John Angus

Personal information
- Date of birth: 2 September 1938
- Place of birth: Amble, Northumberland, England
- Date of death: 8 June 2021 (aged 82)
- Height: 6 ft 0 in (1.83 m)
- Position: Right back

Youth career
- Amble Boys' Club

Senior career*
- Years: Team / Apps / (Gls)
- 1955–1972: Burnley / 439 / (4)

International career
- 1957–1961: England U23 / 7 / (0)
- 1961: England / 1 / (0)

= John Angus (footballer, born 1938) =

English footballer (1938–2021)

John Angus (2 September 1938 – 8 June 2021) was an English footballer who played his entire club career as a right back for Burnley between 1956 and 1972, helping them win the Football League title in 1959–60. He also made a single appearance for England in 1961.

==Career==
Angus was born in Amble, Northumberland and played for the local boys' club before being signed by Burnley as an amateur at the age of 16 in 1954. A year later, he was signed as a professional on his 17th birthday.

At first, he struggled to win a place in the reserve team with the quality of players then at Turf Moor and was less than a week away from his 18th birthday before his reserve team debut.

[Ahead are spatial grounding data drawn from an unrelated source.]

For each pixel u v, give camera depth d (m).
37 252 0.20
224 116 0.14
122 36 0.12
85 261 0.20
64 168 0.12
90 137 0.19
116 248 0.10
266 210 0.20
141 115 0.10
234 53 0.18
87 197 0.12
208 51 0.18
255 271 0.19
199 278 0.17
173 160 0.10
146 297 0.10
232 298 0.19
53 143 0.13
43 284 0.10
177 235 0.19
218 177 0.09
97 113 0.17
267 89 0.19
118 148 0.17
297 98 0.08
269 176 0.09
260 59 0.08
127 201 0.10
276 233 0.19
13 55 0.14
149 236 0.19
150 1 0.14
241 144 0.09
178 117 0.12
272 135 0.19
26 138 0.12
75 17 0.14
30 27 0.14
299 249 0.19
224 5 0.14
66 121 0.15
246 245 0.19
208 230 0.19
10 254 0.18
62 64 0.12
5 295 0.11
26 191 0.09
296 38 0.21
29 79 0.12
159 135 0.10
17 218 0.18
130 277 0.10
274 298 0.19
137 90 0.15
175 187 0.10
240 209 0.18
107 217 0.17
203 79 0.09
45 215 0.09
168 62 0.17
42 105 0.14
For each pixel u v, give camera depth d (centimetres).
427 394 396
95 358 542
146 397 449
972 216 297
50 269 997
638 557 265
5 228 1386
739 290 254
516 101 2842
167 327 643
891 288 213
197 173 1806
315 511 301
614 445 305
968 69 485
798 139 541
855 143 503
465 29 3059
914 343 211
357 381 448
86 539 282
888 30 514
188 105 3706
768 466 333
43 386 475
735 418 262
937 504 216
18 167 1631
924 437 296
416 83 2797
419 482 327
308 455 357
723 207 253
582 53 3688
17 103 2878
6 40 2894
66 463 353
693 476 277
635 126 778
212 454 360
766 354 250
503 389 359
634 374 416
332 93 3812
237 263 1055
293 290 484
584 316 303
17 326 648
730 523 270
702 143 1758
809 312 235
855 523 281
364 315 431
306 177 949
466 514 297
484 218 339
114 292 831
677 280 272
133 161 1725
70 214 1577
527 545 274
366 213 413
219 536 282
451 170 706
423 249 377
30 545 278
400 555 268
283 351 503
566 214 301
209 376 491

A week after that debut, however, he was called into the first team after the club were hit with a number of injuries and he performed well in a 2–1 victory against Everton on 3 September 1956 giving international winger Tommy Eglington a difficult time.

Over the next two seasons he made a number of appearances in the first team but in 1958 new manager Harry Potts made Angus the regular right back, displacing Dave Smith. Angus was a superb defender and became an integral part of the Burnley side which won the Football League title in 1960, and were runners-up in both the league and FA Cup in 1962.

He was capped at U23 seven times. His full cap came on 27 May 1961, when he and Burnley teammate Brian Miller made their England debuts in the same game against Austria in Vienna. Angus was played out of position having to play at left-back, replacing Ray Wilson. England were defeated by three goals to one (from Jimmy Greaves). Unfortunately for Angus, England already had Jimmy Armfield and then George Cohen available at right back, and Angus was not selected again.

Angus continued his good form for Burnley as the title winning team was dismantled, and he had almost reached the age of 30 before his place was under threat. However the emergence of Fred Smith saw him out of the side for spells. In 1971, Burnley were relegated from the First Division; Angus was in the Second Division side for the first two games of the 1971–72 season before a tendon injury forced him out. Although he was hopeful of a recovery, this was not to be and he retired at the end of the season.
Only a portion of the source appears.